Turn random noise into novel images
Recommend new content to users
Rank the relevancy of search result candidates
Automatically caption images
Identify the people in a photo
Automatically generate interactive fiction
Predict y given x

Deep Learning in a Nutshell ?¶

Formulate a problem so that you have inputs x and target labels y
The inputs x are the initial "activations" of the network
For each layer in the network which is connected to the current activations
1. Mix your inputs together into a large number of buckets call them "channels". The mixing is done by matrix multiplication.
2. Forget the parts of the mixed up inputs less than some threshold in each channel
3. Pass the results as an input to the next layer
Turn the last set of outputs into probabilities (Squeeze them so they lie between 0 and 1 and sum to 1).
Slightly alter particular mix of inputs to improve predictions to match a set of target labels
Repeat till you get good results or get bored

Why Does Deep Learning Work?¶

Simple Pattern Matching + Memorization Works!¶

(when you have enough parameters and enough data)¶

https://xkcd.com/1897

Why Does Deep Learning Work?¶

Most Optima are Global Optima¶

Less Like This	More Like This

First Some Imports¶

I use TensorFlow + Keras but pytorch has recently become quite mature and you may actually want to start with that, If I was starting over again I think I would prefer pytorch but I just haven't devoted the time needed to learn it.

In [1]:

import tensorflow as tf
import tensorflow.keras.layers as L #All the types of network modules 

import numpy as np
import matplotlib.pyplot as plt

In [2]:

#TensorFlow is still changing quickly 
tf.__version__

Out[2]:

'2.2.0'

In [3]:

plt.rcParams.update(
    {
        "figure.figsize":(12, 6),
        "font.size":15,
    }
)

A (Very) Simple Problem to Solve¶

With Just a Hint of Real World Complexity¶

Goal: Learn to map the integers to a class probability with a small amount of label noise
x = 0 -> y=(1, 0, 0, ...)
x = 1 -> y=(0, 1, 0, ...)
...
In the real world this would be learning a class probability as a function of a single categorical variable

Data¶

In [4]:

def generate_random_digit_xy_pairs(
    n_samples, 
    n_classes=None,
    scale=1.0,
    corruption_fraction=0,
):
    x = (scale*np.random.exponential(size=(n_samples, 1))).astype(int)
    
    if n_classes is None:
        n_classes = len(np.unique(x))
    
    x = np.clip(x, 0, n_classes-1) #clip to a fixed range
    x = x.reshape((-1, 1)) #add a channel dimension
    
    y = x
    #add a small amount of label noise
    if corruption_fraction > 0:
        y = np.where(
            np.random.random(y.shape) < corruption_fraction,
            np.random.randint(n_classes+1, size=y.shape),
            y
        )

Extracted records
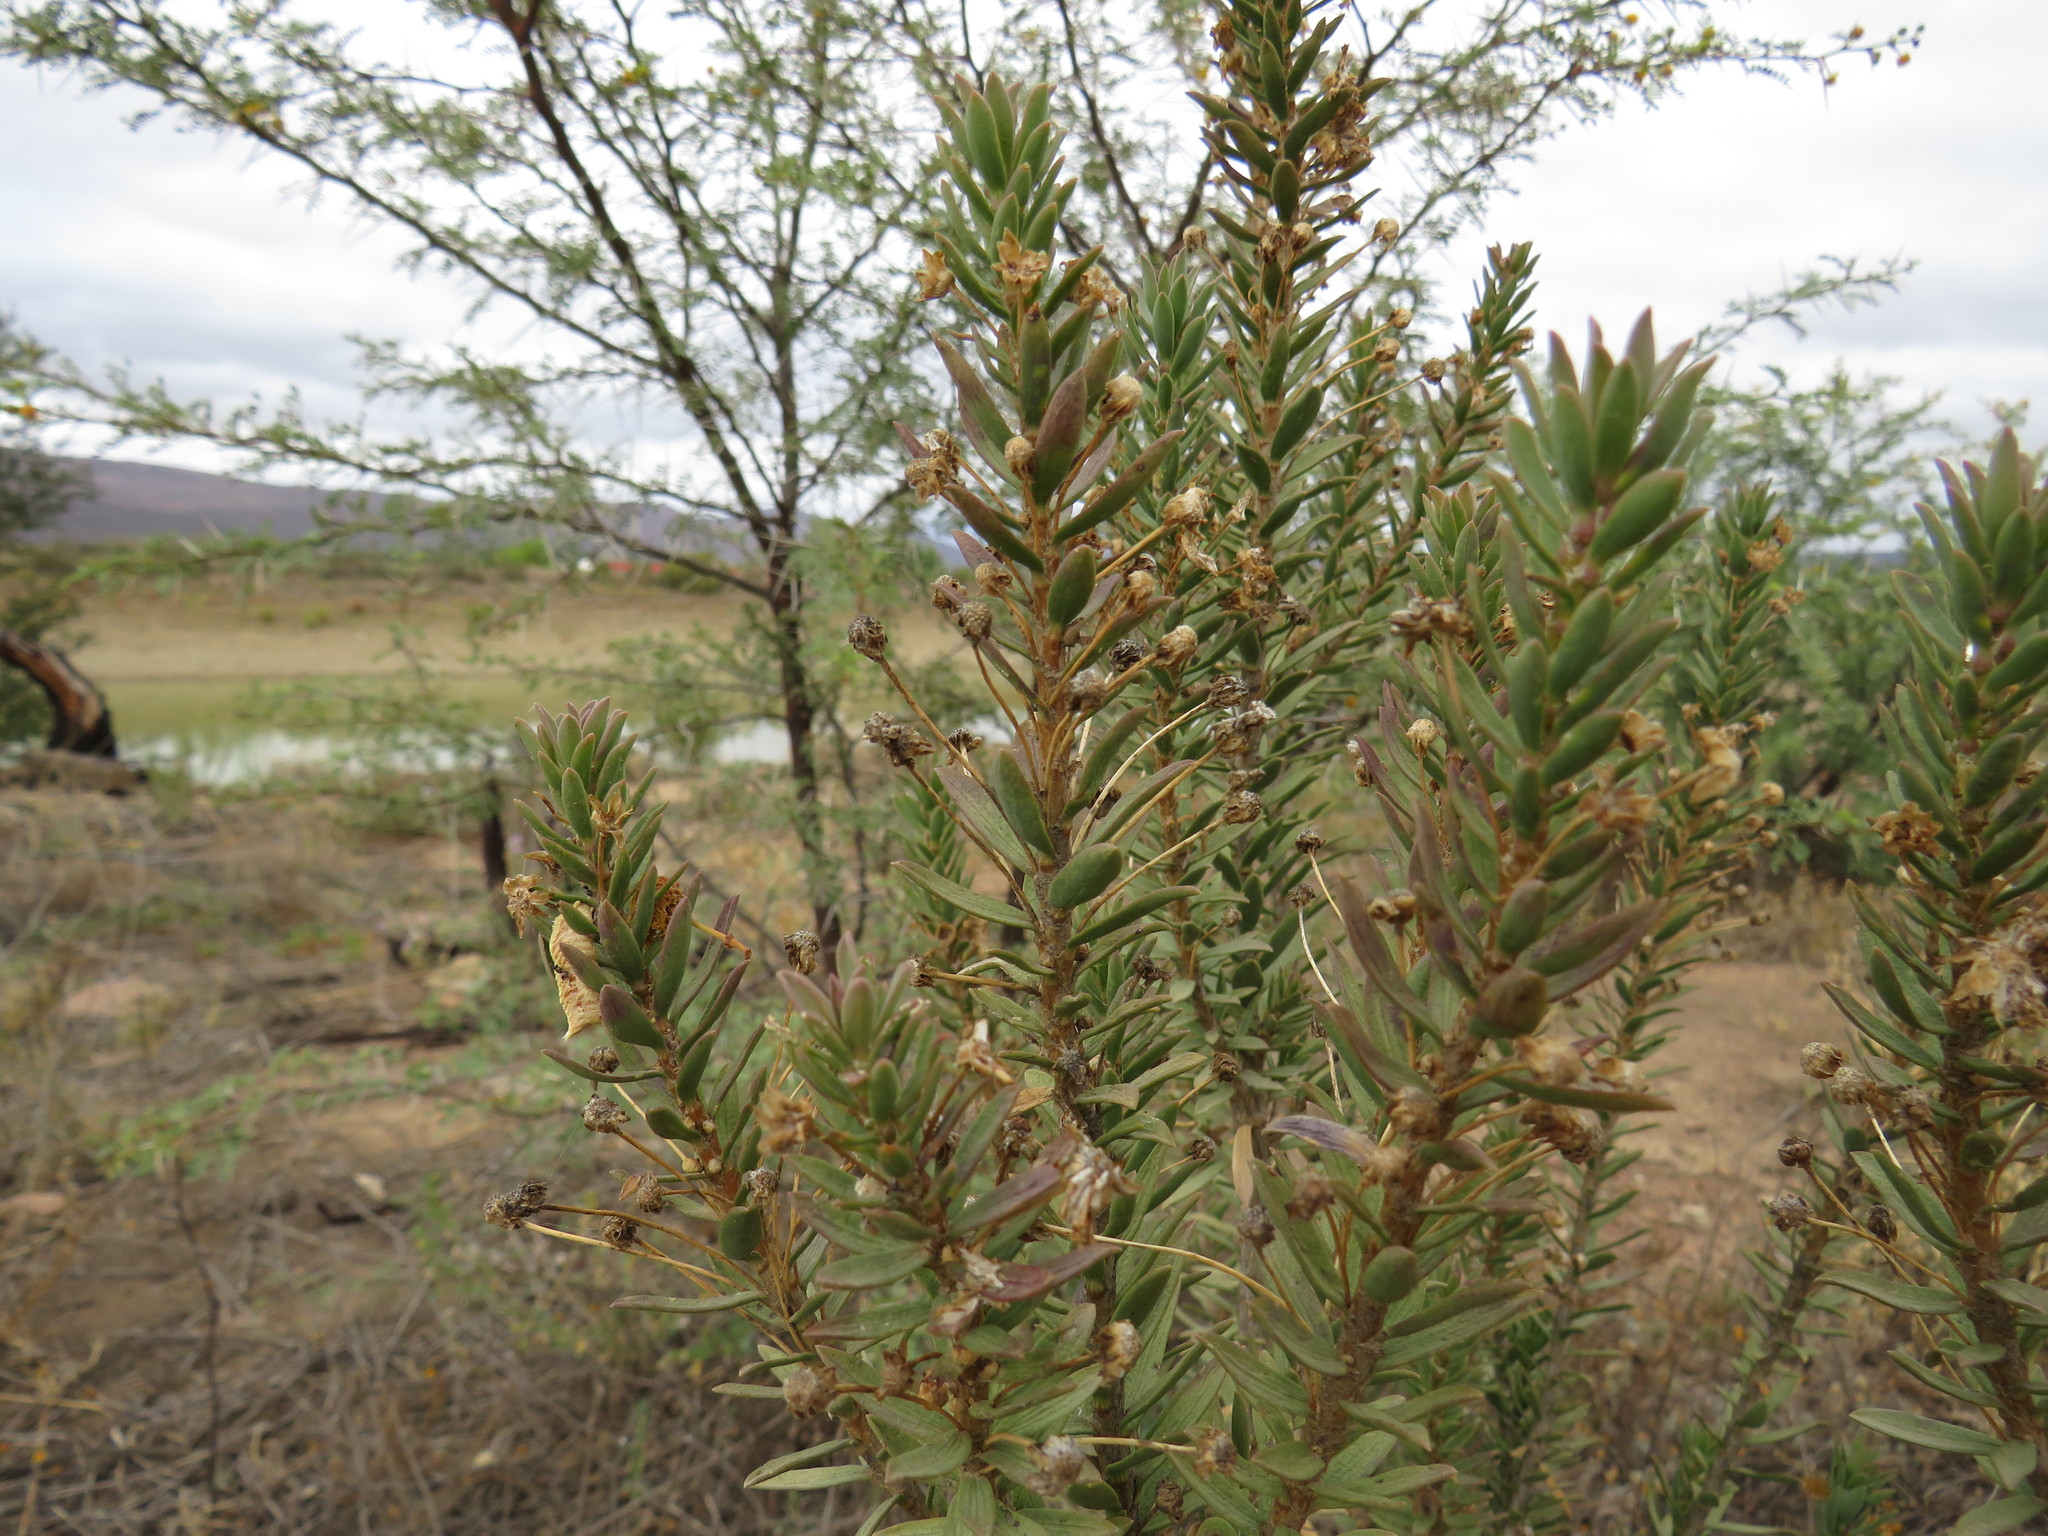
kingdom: Plantae
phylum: Tracheophyta
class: Magnoliopsida
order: Asterales
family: Asteraceae
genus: Euryops
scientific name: Euryops lateriflorus
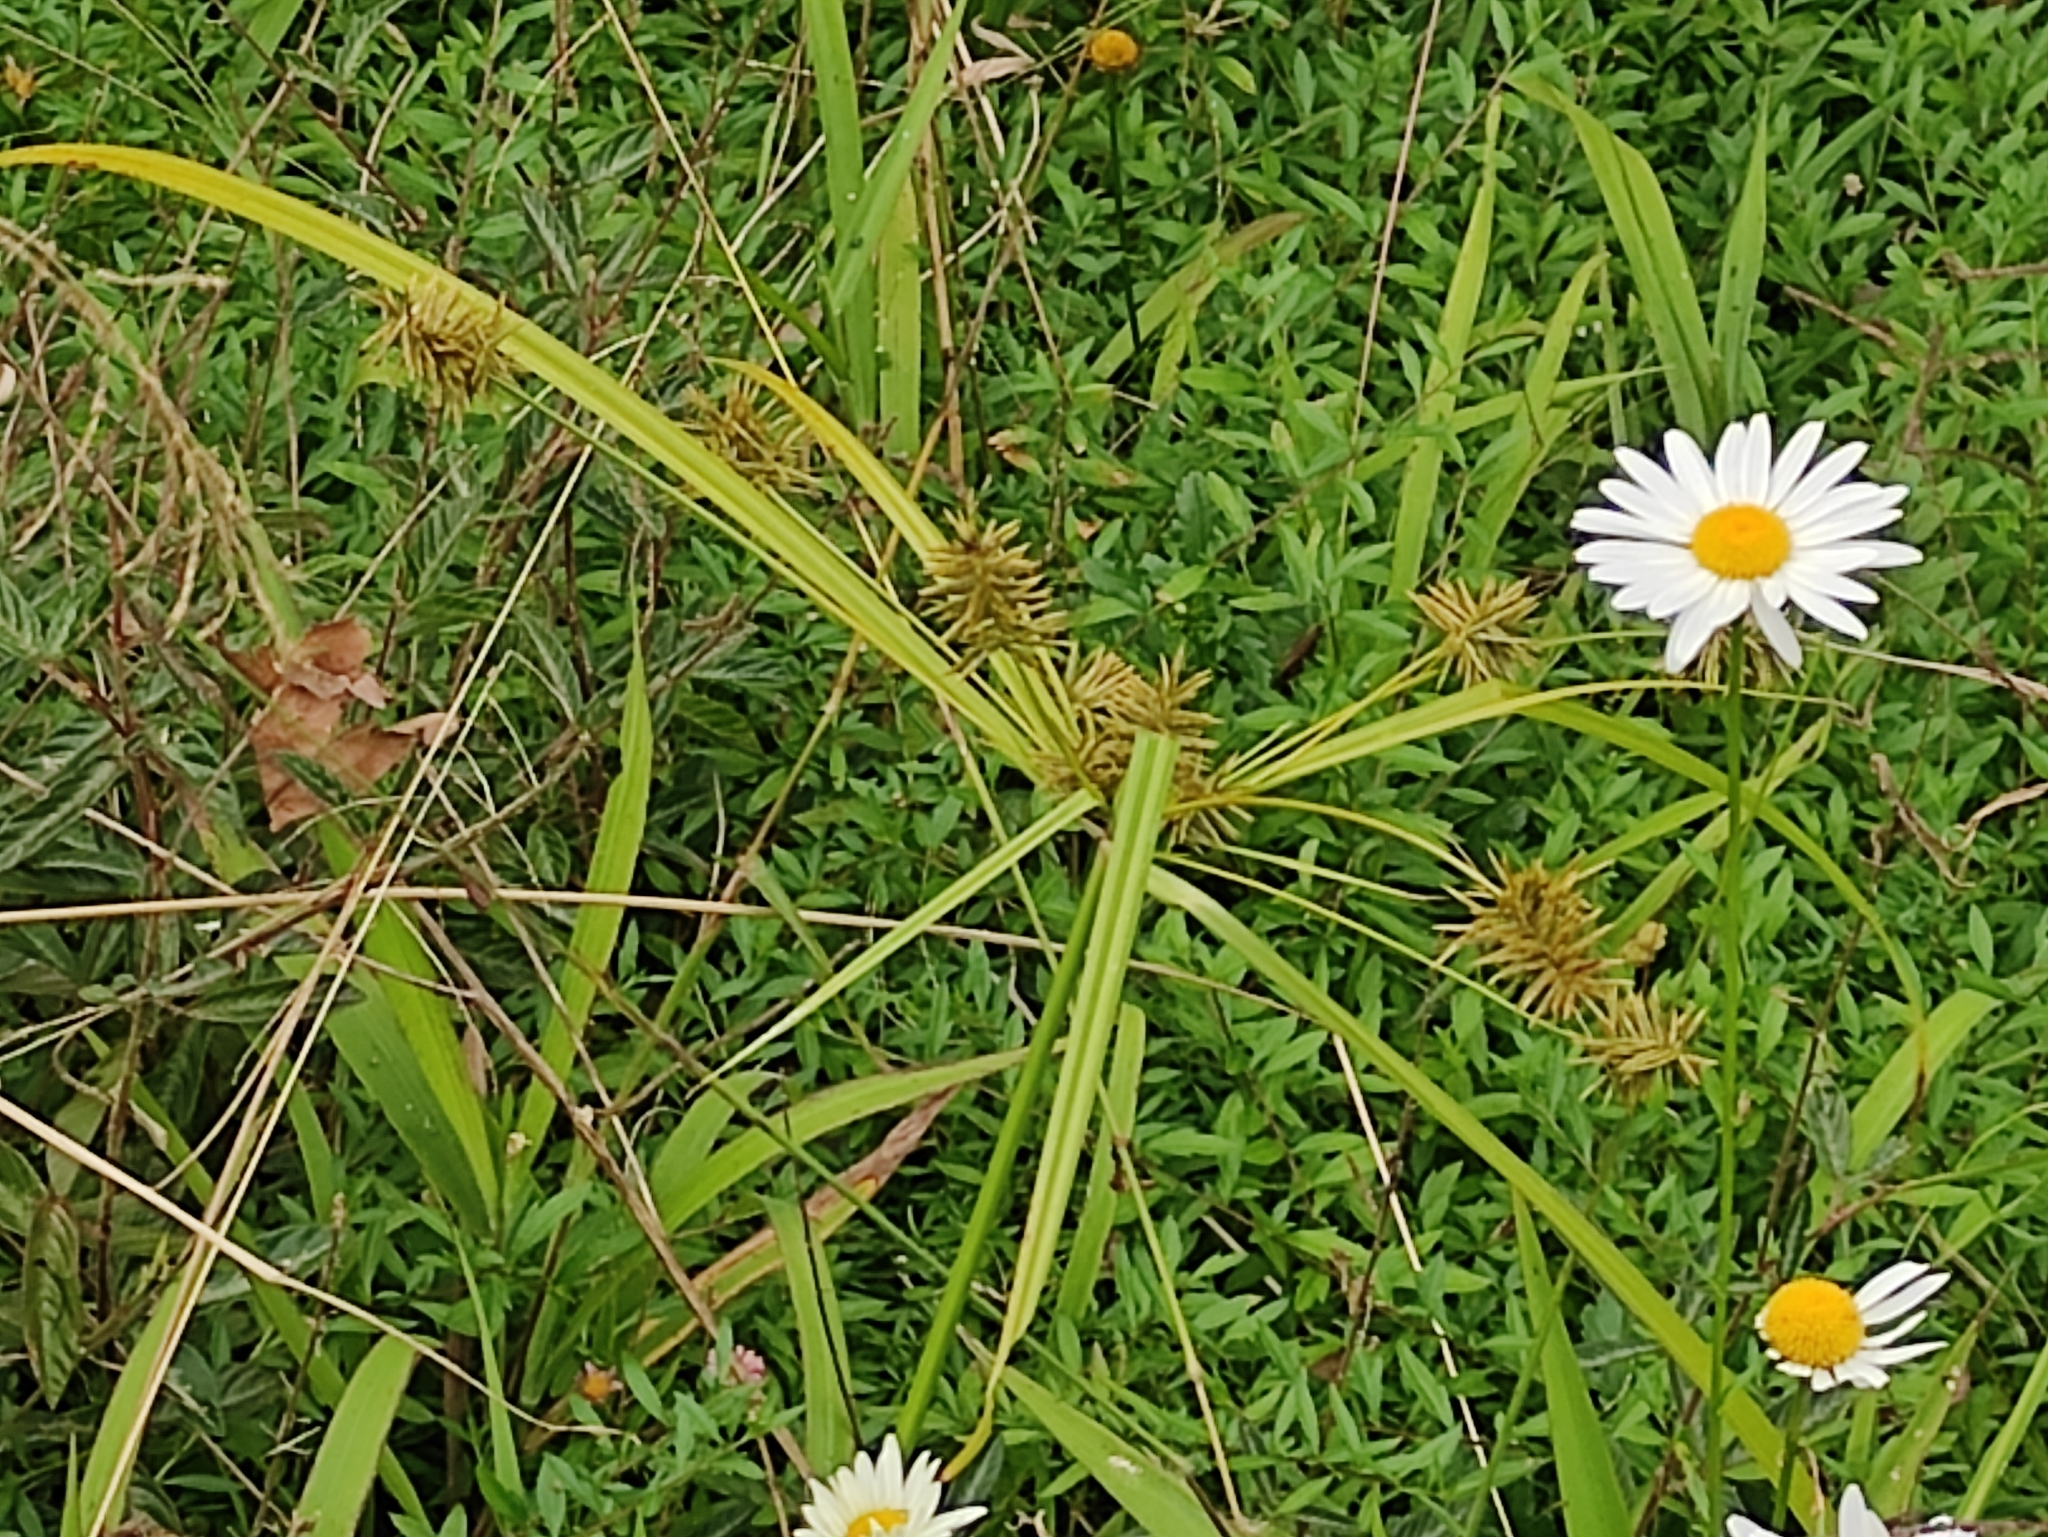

Problems |
1. Transcribe the deep learning notebook, beginning at the words "(when you have" and stopping after "to learn it.".
2. Which parameters does the function generate_random_digit_xy_pairs take in the deep learning notebook?
3. Resume the deep learning notebook from the point where it stops.
These records have no connection to the deep learning notebook.

Task-by-task answers |
1.
(when you have enough parameters and enough data)¶

https://xkcd.com/1897

Why Does Deep Learning Work?¶

Most Optima are Global Optima¶

Less Like This	More Like This

First Some Imports¶

I use TensorFlow + Keras but pytorch has recently become quite mature and you may actually want to start with that, If I was starting over again I think I would prefer pytorch but I just haven't devoted the time needed to learn it.

2. n_samples, n_classes, scale, corruption_fraction

3.
    
    y = tf.keras.utils.to_categorical(x, num_classes=n_classes)
    
    return x, y

In [5]:

np.random.seed(1234)
n_classes = 10
scale = 1.5
x_train, y_train = generate_random_digit_xy_pairs(
    n_samples=1000, 
    n_classes=n_classes,
    scale=scale,
    corruption_fraction=0.05
)
x_test, y_test = generate_random_digit_xy_pairs(
    n_samples=1000, 
    n_classes=n_classes,
    scale=scale,
    corruption_fraction=0.05,
)

In [6]:

list(zip(x_train[:5], y_train[:5]))

Out[6]:

[(array([0]), array([1., 0., 0., 0., 0., 0., 0., 0., 0., 0.], dtype=float32)),
 (array([1]), array([0., 1., 0., 0., 0., 0., 0., 0., 0., 0.], dtype=float32)),
 (array([0]), array([1., 0., 0., 0., 0., 0., 0., 0., 0., 0.], dtype=float32)),
 (array([2]), array([0., 0., 1., 0., 0., 0., 0., 0., 0., 0.], dtype=float32)),
 (array([2]), array([0., 0., 1., 0., 0., 0., 0., 0., 0., 0.], dtype=float32))]

In [7]:

plt.hist(x_train, bins=20)
plt.xlabel("X value")
plt.ylabel("Count ")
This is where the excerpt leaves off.